» WHAT TO WORK ON:
Only the lines below, from the one with "a Infância, Unicef, constatou" through the one with "5 cores no prato.", are to be written out, exactly.

Top of RECORDS FOR THIS TASK

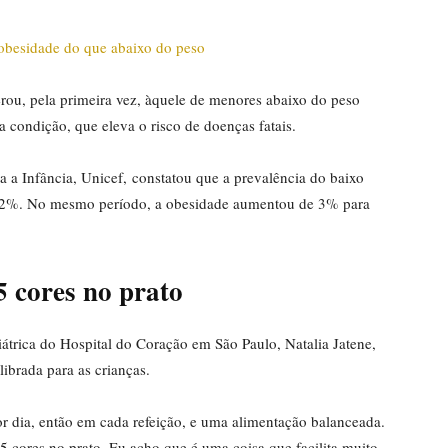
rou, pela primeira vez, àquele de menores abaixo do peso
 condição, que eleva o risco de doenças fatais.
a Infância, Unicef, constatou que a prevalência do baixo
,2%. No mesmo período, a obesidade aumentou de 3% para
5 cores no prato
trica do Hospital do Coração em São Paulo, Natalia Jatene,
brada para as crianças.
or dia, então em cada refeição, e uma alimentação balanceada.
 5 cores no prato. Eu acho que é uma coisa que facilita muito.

Bottom of RECORDS FOR THIS TASK
Top of RECORDS FOR THIS TASK

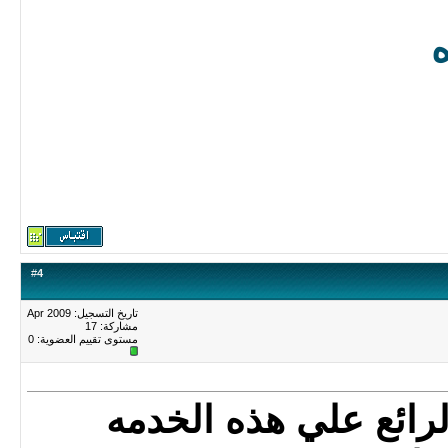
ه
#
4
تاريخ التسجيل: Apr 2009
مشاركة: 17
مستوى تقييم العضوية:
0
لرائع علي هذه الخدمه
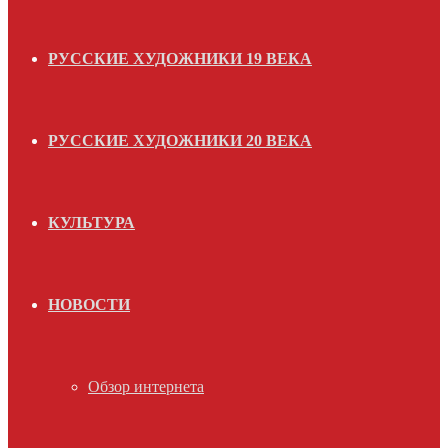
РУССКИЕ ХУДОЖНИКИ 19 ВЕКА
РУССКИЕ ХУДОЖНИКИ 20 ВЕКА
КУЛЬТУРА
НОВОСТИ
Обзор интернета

Bottom of RECORDS FOR THIS TASK

» FINAL ANSWER:
a Infância, Unicef, constatou que a prevalência do baixo
,2%. No mesmo período, a obesidade aumentou de 3% para
5 cores no prato
trica do Hospital do Coração em São Paulo, Natalia Jatene,
brada para as crianças.
or dia, então em cada refeição, e uma alimentação balanceada.
 5 cores no prato. Eu acho que é uma coisa que facilita muito.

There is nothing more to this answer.